> **EXERCISE DETAILS**
List the titles the review gives, in parentheses, for the four main parts of the book.

The book is divided into four main parts. Part one (Preliminaries) gives an overview of ANSI C, data types in C and libraries and interfaces. The chapters in this part explain all the main areas of C in an understandable manner in some detail, however the less experienced person may need (and indeed should) read this part at least twice to fully appreciate the later parts. This part also introduces an extensive set of libraries that are used throughout the book, these are obtained by FTP.

Part two (Recursion and Algorithmic Analysis) covers the basics of recursion, backtracking and algorithmic analysis. It deals with the apparent complexity of recursion in an easy way with plenty of examples. The main examples used are factorials, fibonacci, towers of Hanoi, permutations, solving mazes, minimax, sorting, Big-O notation, quicksort, mathematical induction.

Part three (Data Abstraction) builds on part two by giving detailed descriptions and non-recursive implementations of basic ADTs and how these can be improved for efficiency. The main examples used are stacks, editors, queues and simulations, symbol tables, hashing, mapping and iterators.

Part four (Recursive data) also covers ADTs, however the ADTs in part four are implemented recursively. The main examples used are lists, large integers, binary and AVL trees, expression trees, parsing, sets, iterators and graphs. The last chapter in this part takes a brief look at Java and the object oriented approach.

The book contains full implementations of all the subjects covered. There is also a large section at the end of each chapter containing a summary, review questions and programming exercises.

In summary I feel many programmers/engineers who have restricted algorithm/abstraction knowledge would learn a great deal from this book.

> **RECORDS**
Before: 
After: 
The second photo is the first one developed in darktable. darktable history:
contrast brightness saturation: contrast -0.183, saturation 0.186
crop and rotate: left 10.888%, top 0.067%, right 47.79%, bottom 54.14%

...

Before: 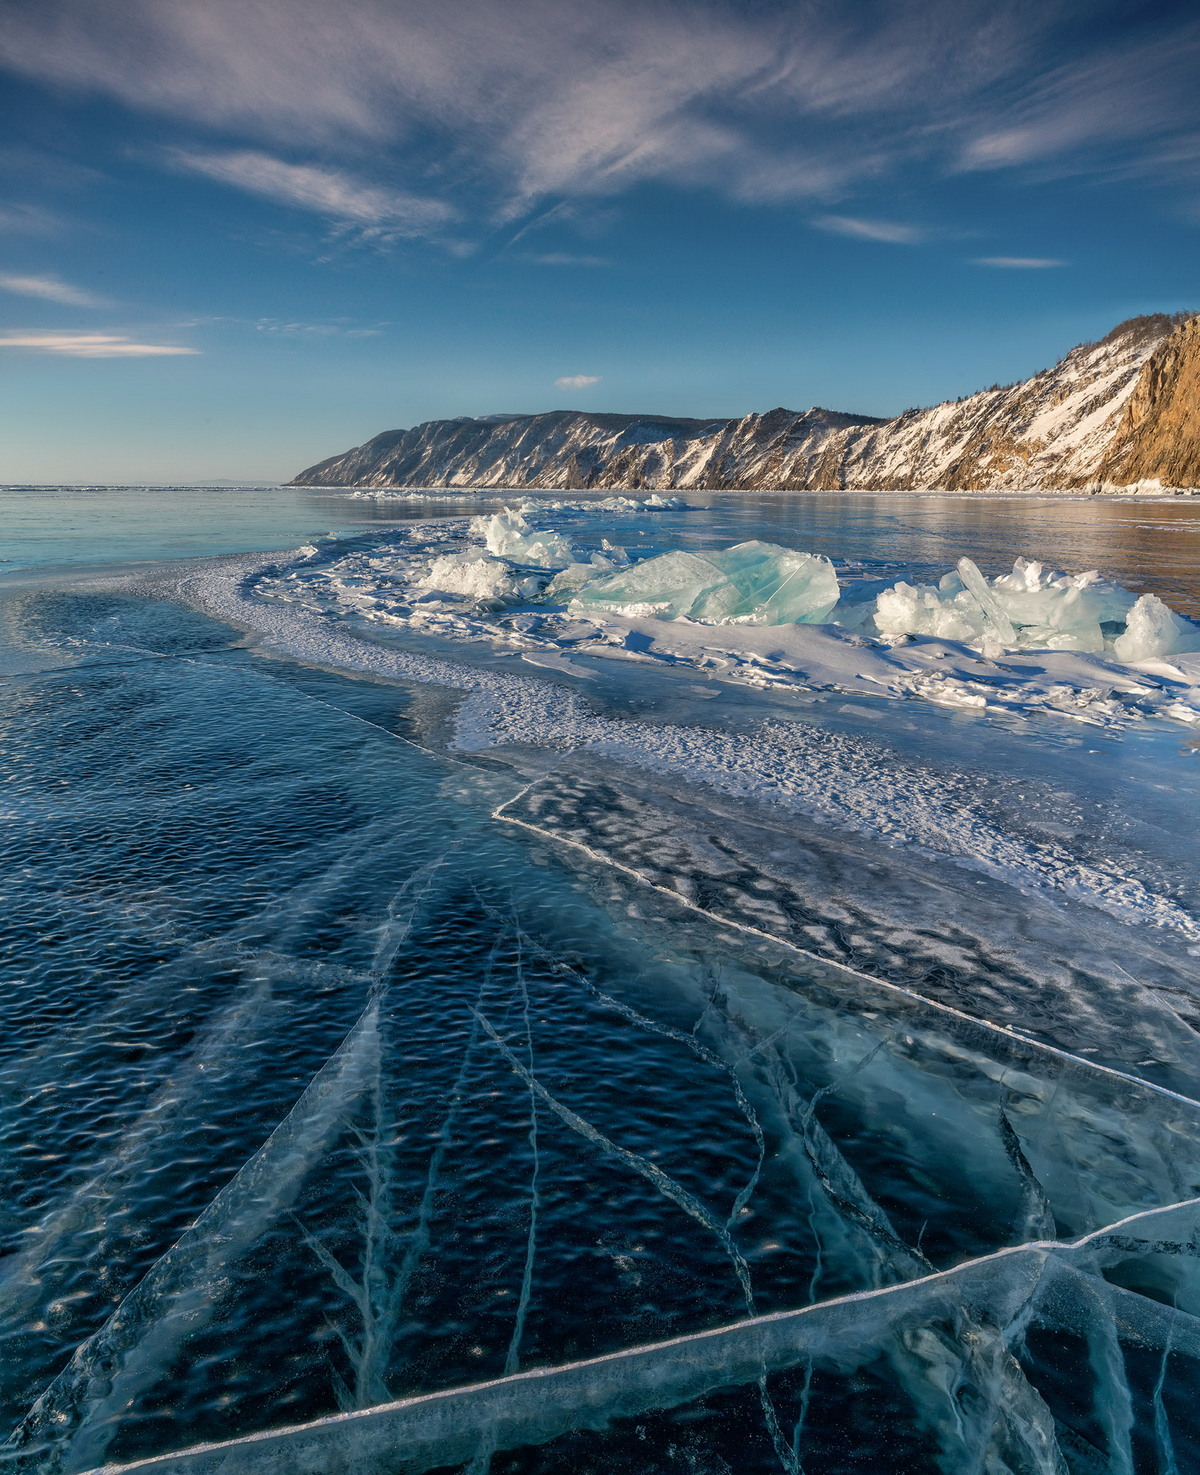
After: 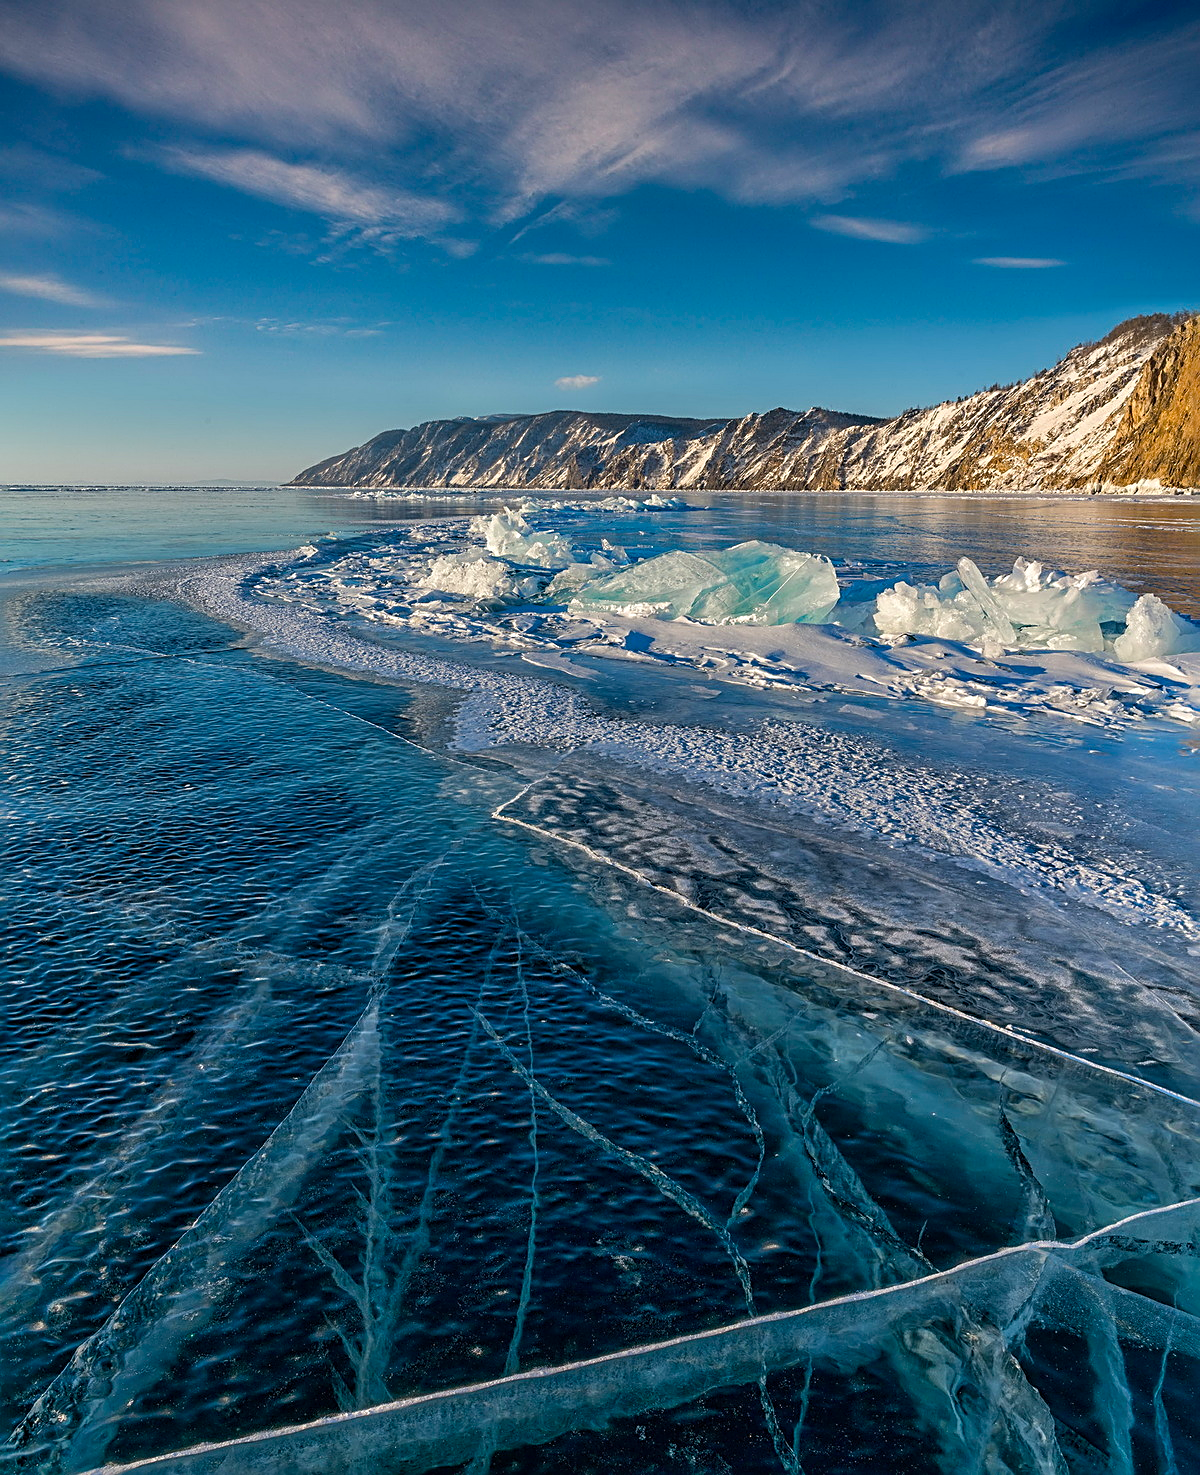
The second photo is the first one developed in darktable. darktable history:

> **ANSWER TO THIS EXERCISE**
Preliminaries; Recursion and Algorithmic Analysis; Data Abstraction; Recursive data